Using this approach, we can evaluate how to obtain immediate benefits for participants of the cohort and their families. Examples of tier 1 conditions for which genetic testing is recommended in healthy people at high risk (for example to due to family health history) include hereditary breast and ovarian cancer syndrome (BRCA mutations), ;, Lynch syndrome, associated with increased risk of colorectal cancer; and familial hypercholesterolemia, associated with increased risk of premature heart disease. An estimated 2 million people in the US have one of these conditions and most are not aware of their risk. Once identified, there are evidence-based interventions that can significantly reduce their risk. The challenge lies in how to identify these individuals in the population. This cohort of million or more people would be expected to include thousands of undiagnosed, unrecognized patients with these 3 disorders alone, who can be identified through genomic sequencing and clinical data. These individuals and their relatives can take advantages of interventions to reduce their risk—an immediate health impact from this study.
In addition to these 3 conditions, other potential targets are the genes recommended by the American College of Medical Genetics and Genomics to be included in reporting of results of clinical sequencing performed for other reasons (incidental findings) because of clinical actionability. Moreover, a growing number of pharmacogenomic traits with varying levels of evidence is available for dozens of currently used drugs. And not to mention the possibility of expansion of carrier testing for a wide variety of genetic disorders [PDF 1.31 MB] that could be used in making reproductive decisions. Thus, the proposed cohort provides an immediate opportunity to evaluate the use of genome information in disease prevention and health care services, and to conduct applied research involving communication and behavioral sciences, and outcome research, on patients, families, health care systems and communities.

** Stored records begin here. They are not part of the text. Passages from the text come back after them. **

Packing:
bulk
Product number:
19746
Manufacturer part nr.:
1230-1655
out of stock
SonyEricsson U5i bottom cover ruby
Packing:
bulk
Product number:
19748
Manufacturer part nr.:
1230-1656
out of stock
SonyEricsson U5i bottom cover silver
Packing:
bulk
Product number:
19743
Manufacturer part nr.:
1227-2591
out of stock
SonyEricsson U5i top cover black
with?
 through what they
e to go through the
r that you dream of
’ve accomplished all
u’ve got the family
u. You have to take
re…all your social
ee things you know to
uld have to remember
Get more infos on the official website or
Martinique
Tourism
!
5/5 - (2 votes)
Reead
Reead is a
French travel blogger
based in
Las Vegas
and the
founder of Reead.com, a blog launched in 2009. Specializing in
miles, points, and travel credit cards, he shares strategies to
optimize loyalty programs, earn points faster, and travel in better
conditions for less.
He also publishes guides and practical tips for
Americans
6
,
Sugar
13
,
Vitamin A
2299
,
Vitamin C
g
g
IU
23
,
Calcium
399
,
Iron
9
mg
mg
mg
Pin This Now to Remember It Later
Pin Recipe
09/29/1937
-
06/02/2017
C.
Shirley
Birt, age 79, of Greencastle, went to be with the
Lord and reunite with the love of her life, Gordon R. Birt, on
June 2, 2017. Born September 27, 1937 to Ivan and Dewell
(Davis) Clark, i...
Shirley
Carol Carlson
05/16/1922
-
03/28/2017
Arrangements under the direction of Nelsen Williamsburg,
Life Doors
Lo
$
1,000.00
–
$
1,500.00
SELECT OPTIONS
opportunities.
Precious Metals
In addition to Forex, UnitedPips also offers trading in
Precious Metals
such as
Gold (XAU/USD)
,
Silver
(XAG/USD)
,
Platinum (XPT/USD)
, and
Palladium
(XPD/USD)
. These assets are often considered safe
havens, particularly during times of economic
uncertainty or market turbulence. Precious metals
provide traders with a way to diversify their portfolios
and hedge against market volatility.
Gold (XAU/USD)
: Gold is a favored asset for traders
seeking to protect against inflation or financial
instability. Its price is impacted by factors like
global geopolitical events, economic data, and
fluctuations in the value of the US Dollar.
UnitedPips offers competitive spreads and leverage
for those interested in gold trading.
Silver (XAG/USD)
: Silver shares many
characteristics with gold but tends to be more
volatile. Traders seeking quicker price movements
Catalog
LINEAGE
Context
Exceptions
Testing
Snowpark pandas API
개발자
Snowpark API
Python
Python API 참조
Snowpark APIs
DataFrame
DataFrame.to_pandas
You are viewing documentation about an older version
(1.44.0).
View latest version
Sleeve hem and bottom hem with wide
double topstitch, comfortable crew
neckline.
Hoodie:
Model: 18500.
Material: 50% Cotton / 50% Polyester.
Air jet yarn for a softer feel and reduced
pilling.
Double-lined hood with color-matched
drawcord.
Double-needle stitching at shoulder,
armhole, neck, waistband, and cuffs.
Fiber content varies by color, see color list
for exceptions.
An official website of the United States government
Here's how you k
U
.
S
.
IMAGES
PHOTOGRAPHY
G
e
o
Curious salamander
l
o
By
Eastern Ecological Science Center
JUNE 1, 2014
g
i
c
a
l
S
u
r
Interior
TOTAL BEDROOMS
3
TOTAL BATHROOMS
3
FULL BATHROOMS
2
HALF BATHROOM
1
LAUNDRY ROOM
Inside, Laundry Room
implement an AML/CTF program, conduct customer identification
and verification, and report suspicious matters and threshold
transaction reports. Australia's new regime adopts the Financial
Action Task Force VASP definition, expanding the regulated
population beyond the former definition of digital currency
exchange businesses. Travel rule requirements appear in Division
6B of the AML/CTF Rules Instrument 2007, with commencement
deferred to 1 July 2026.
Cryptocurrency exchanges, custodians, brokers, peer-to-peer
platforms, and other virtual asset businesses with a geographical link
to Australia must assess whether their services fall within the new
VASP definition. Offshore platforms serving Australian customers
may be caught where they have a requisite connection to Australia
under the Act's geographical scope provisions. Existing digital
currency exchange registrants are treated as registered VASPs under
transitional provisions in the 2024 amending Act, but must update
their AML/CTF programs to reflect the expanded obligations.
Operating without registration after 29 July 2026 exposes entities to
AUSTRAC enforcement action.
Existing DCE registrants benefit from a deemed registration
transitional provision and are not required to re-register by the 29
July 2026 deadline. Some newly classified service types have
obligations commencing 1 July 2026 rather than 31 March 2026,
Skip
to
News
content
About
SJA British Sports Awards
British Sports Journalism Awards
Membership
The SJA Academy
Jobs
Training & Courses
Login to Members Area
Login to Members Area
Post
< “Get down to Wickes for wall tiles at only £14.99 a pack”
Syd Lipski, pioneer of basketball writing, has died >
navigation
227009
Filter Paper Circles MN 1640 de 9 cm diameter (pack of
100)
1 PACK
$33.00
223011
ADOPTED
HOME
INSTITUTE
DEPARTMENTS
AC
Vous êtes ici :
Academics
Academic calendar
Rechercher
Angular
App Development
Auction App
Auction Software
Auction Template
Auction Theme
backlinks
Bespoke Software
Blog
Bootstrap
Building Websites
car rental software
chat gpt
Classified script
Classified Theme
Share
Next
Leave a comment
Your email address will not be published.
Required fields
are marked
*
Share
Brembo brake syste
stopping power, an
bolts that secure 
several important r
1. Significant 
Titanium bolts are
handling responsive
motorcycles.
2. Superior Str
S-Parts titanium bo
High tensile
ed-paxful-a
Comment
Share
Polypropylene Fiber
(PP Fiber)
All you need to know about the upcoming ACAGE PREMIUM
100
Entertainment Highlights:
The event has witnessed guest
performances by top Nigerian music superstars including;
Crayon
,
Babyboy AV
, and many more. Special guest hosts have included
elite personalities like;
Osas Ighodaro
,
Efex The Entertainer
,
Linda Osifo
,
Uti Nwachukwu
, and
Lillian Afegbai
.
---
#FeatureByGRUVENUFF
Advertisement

In conclusion, a large precision medicine national cohort should allow us to learn in short order how best to implement evidence-based genomic and non-genomic applications in real world settings, and how to use technologies and enhanced connectivity to achieve early gains. A continued dialogue among the stakeholders will ensure balancing near term successes with the long term goal to “generate the knowledge base necessary to move precision medicine into virtually all areas of health and disease”.